Misdiagnosing bad (and good) luck

Sometimes I make good decisions based on the information that I have available. Sometimes I make bad decisions. Sometimes I wait for more information and sometimes I act quickly on a hunch. I have written about this sometimes in the past.

You would hope that good decisions lead to good outcomes, but sometimes, in fact, I have made a good decision and then been unlucky. Similarly, I have sometimes made a bad decision, but been lucky.

Nothing revolutionary in that observation I guess, but let me put it in a diagram anyway.

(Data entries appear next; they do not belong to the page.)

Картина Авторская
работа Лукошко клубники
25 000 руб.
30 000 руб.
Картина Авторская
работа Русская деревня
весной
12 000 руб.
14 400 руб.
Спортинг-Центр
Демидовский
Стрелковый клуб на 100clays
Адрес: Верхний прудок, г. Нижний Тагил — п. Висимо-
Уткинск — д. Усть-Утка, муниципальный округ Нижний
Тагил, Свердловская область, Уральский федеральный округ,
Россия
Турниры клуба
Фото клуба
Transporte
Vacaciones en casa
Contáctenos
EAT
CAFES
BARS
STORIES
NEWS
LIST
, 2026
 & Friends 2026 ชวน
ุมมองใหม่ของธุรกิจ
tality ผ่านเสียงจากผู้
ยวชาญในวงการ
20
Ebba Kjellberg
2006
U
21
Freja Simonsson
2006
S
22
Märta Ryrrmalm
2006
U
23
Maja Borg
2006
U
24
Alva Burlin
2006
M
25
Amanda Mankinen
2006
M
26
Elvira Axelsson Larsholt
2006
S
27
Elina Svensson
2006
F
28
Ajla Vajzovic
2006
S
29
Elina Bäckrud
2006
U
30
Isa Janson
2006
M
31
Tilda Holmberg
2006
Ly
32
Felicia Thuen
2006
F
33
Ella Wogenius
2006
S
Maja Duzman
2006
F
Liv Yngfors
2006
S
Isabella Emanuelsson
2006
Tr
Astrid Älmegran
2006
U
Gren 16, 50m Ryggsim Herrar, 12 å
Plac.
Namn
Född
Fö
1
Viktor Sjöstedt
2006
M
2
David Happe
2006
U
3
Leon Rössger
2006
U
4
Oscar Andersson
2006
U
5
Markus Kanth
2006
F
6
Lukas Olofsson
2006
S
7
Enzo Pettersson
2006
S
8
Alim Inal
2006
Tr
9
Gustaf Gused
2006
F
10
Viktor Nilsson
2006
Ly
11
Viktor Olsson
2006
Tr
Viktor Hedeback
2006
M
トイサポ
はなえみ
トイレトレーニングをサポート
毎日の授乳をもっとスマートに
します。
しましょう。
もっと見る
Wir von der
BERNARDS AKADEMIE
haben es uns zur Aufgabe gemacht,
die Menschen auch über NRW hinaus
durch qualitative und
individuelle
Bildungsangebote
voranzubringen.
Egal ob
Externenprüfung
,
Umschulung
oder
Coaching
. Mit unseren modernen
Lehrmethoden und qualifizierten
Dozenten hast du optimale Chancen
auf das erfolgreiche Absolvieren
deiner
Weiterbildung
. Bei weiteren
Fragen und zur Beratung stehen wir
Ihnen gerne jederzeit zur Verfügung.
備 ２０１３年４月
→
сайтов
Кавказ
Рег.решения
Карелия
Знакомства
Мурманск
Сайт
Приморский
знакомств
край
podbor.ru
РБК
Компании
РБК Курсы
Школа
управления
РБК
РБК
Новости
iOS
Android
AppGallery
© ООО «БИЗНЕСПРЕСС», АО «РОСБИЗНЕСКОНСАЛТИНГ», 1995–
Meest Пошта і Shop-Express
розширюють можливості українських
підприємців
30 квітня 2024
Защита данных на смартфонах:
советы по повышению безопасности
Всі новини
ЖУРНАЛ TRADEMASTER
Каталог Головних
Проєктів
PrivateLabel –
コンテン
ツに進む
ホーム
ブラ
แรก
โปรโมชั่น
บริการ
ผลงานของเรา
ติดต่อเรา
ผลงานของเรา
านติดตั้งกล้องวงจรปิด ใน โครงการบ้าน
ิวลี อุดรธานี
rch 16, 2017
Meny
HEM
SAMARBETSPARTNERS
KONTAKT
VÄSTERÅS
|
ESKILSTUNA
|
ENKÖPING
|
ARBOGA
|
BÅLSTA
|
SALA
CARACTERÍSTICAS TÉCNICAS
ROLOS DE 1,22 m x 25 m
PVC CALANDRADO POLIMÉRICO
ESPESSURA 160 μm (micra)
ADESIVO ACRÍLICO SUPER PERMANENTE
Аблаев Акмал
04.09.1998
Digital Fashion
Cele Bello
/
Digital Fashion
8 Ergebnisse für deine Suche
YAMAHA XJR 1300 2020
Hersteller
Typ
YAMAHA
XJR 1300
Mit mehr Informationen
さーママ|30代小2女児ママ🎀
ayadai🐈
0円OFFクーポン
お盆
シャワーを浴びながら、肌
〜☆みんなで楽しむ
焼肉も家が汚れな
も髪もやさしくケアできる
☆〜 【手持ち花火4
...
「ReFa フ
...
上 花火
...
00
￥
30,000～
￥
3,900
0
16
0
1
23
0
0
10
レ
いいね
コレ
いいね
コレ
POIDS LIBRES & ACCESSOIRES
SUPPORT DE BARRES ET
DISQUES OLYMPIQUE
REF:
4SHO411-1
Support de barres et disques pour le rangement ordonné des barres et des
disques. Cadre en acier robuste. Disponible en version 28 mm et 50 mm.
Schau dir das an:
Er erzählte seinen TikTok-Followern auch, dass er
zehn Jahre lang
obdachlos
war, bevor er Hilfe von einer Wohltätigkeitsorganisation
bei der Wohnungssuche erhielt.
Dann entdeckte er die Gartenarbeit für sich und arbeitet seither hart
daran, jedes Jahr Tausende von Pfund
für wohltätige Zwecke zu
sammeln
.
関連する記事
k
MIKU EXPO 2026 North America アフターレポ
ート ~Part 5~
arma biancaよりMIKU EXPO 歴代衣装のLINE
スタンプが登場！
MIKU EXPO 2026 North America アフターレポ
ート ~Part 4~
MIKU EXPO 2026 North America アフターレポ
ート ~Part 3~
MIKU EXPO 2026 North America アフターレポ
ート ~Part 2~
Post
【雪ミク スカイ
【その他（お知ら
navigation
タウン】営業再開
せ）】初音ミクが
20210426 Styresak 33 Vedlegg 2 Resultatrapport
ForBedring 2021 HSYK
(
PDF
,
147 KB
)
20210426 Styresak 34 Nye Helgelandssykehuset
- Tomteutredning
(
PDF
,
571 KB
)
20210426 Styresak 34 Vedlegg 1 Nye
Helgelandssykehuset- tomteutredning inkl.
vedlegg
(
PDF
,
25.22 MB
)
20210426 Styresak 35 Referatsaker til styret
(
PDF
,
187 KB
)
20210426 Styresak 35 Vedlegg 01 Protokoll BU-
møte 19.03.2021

Decisions and outcomes – good and bad

Now I can break outcomes into 4 types

  • A good decision leads to a good outcome – well done me, I made a good call
  • A poor decisions leads to a poor outcome – Not well done, learn to do better
  • Outside events led to a poor outcome, in spite of the decision being good. I was just unlucky this time.
  • Outside events led to a good outcome, in spite of me making a bad decision. The outcome was a “fluke” and I got lucky this time.
Good call, bad call or luck based outcome

What I want is good outcomes regardless of my decision – so I am happy to be lucky. However there is a danger here.

When I am lucky, it is easy to learn that I can get away with bad decisions, or worse, that I made the right decision. I will get away with this as long as I am lucky.

When I am unlucky, I may feel despondent and again learn the wrong lesson – that I am helpless or that I should have done better.

The trick then, is to learn from my “good calls” so I can practice the skills needed to repeat them; and to learn from bad calls, so I can learn to see my mistakes coming.

However – it is also important to avoid the wrong lessons from the flukes and unlucky outcomes. If I learn the wrong lessons then I will potentially be learning to make worse decisions.

So how can I do that? One thing to do is to follow the old proverb:

“Look not where you fell but where you landed”

An old saying

In other words, learn to review decisions based on what I knew at the time. This can be hard but is doable.

But another trick is to think about luck when making decisions. I can’t always predict luck, but I can ask myself a couple of questions:

  • What do I think will happen when I make this decision? When should I see evidence of that?
  • What are the odds that I am wrong? If I was wrong, what else could happen? Would that be good or bad? What might I see that would indicate that things have changed from what I expect now?
  • What would I do if I was wrong? When would find out?

Predicting what else might happen at the time your are making your decision is actually and important way to protect from “hindsight bias” which often leads to learning the wrong lessons from outcomes.

So I am going to focus some of my attention on predicting what I think will happen and what else might happen. Then I might look at when I was lucky/unlucky or making good/bad calls. I hope that this will help me with my expectation setting (and resetting) and with my planning. I will see how it goes.